Fat‐rich diets including saturated fats from animal foods negatively affect the gut microbiota, leading to poor metabolization of the nutrient and ultimately leading to obesity. Studies involving murine models showed depletion of Bacteroidetes and Bacillus bifidus abundance and enrichment of Firmicutes and Mollicutes in mice fed with a high‐fat diet [93]. However, such effects on the microbiome are less severe in mice fed with moderate amounts of polyunsaturated fats such as omega‐3, omega‐6, and omega‐9 [94]. Similarly in human studies, a high‐fat diet increases the abundance of anaerobic microbes and Bacteroides [95, 96]. Patients adapting a low‐fat diet showed the increased fecal abundance of Bifidobacterium and decreased proportion of Faecalibacterium prausnitzii [95]. Table 1.4 summarizes the effect of dietary fat on the gut microbiota.

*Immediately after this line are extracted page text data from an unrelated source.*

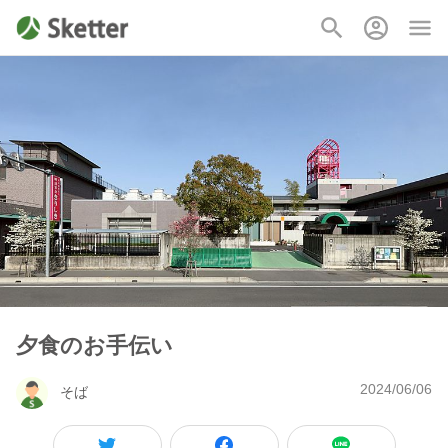
夕食のお手伝い
2024/06/06
そば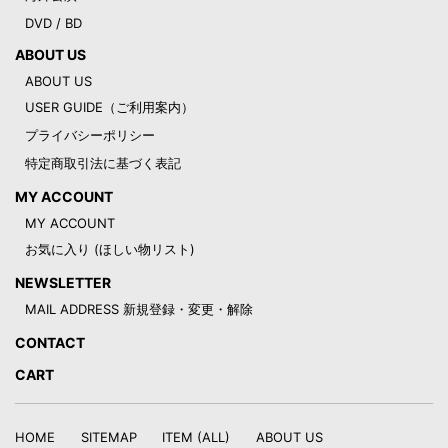
DVD / BD
ABOUT US
ABOUT US
USER GUIDE（ご利用案内）
プライバシーポリシー
特定商取引法に基づく表記
MY ACCOUNT
MY ACCOUNT
お気に入り (ほしい物リスト)
NEWSLETTER
MAIL ADDRESS 新規登録・変更・解除
CONTACT
CART
HOME
SITEMAP
ITEM (ALL)
ABOUT US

Table 1.4 Effect of dietary fat on gut microbiota.
Lacticacid bacteria | Bifido bacteria | Clostr idiales | Bacter oides | Bilo phila | Faecalibacterium prausnitzii | Akkermansia muciniphila | References | |
---|---|---|---|---|---|---|---|---|
High fat | ↓ | ↑ | ↑ | [70, 95, 97, 98] | ||||
Low fat | ↑ | [95] | ||||||
High saturated fat | ↑ | ↑ | ↑ | [95, 96] | ||||
High unsaturated fat | ↑ | ↑ | ↑ | [95, 99] |
Lactic acid bacteria include Lactobacillus and Streptococcus.
Source: Based on Walker et al. [92].
1.2.2 The Socioeconomic Impact on Diet‐Related Microbiome Changes
Access to proper living conditions, sufficient nutrition, and clean water severely affect the host microbiota [100]. Maslow's hierarchy of needs can be generally divided into three main needs categories: basic, psychological needs, and self‐fulfillment (Figure 1.2a) [102]. Poorer nations with lower gross domestic product (GDP) per capita have limited access to different types of foods, comprising mostly simple carbohydrates. They are also granted limited access to clean water, resulting in poor sanitary conditions. This can be seen in a number of nations in the African continent and some Southern American countries (Figure 1.2b–e). People within these wealth groups require basic needs and are usually underfed, where some might be under‐nourished. Citizens from countries within the middle‐income range have access to foods that can meet the dietary requirements. These people have psychological needs, where despite having the same dietary access as countries with high GDP, these people can satisfy their needs adequately due to their limited spending power [103]. Citizens of the developed countries with high GDP are generally regarded as having self‐fulfillment needs. Due to a surplus of foods and greater spending power, citizens in these countries adopt dietary habits based on their personal preferences. This results in higher consumption of meat, dairy products, sugary products, and processed foods resulting in increased incidences of diabetes and obesity [104]. Countries falling under these categories are nations from Northern America, Western Europe, and East Asian (Figure 1.2b–e).
Figure 1.2 The socioeconomic impact on dietary habits. (a) The schematic of Maslow's hierarchy of needs and the different categories of needs. (b) The global distribution of average income generated per annum wealth [101]. (c) The global percentage of obese patients in different nations. (d) The global average consumption of sugar per individual. (e) The global average consumption of meat per individual.
Source: Based on LaMagna [101].
On top of access to different diets, individuals of wealthier groups also have access to certain types of dietary luxuries due to their purchasing power. Such dietary luxuries include access to alcohol, tobacco, and fatty foods (e.g. foie gras, caviar). The consumption of alcohol and tobacco has been known to perturb the gut microbiota populations [105]. The exposure of compounds found in drinking and chewing tobacco can influence the mucosal layer in the GI tract that serves as the initial protective barrier against pathogenic microbial colonization [106]. Chewing or smoking tobacco was found to increase the abundance of anaerobic bacterial species in the oral cavity and upper GI tract, where there was observable perturbation in the oral microbiota from the genera of Actinobacillus, Porphyromonas, Lautropia, and Bifidobacterium [107, 108]. Similarly, the chronic exposure of alcohol to the oral and GI microbiome reduces the abundance of Akkermansia muciniphila (Verrucomicrobia phyla) that exhibits anti‐inflammatory properties [109]. Thus, based on the wealth of the individual, the dietary habits influence the gut microbiome and the host health as a whole.
1.2.3 Age Groups and Dietary‐Related Microbiome Changes
The composition of the average human's microbiome changes over the span of their lifetime, where these changes are attributed to the individual's basal metabolic rate (BMR), host biochemistry, lifestyle, and dietary habits. The BMR of an average individual peaks around the late teenage years and declines as the individual ages. Coupled to the eating habits, the gut microbiota changes depending on these factors, where the composition of the gut microbiota shows vast differences at different growth stages (Figure 1.3).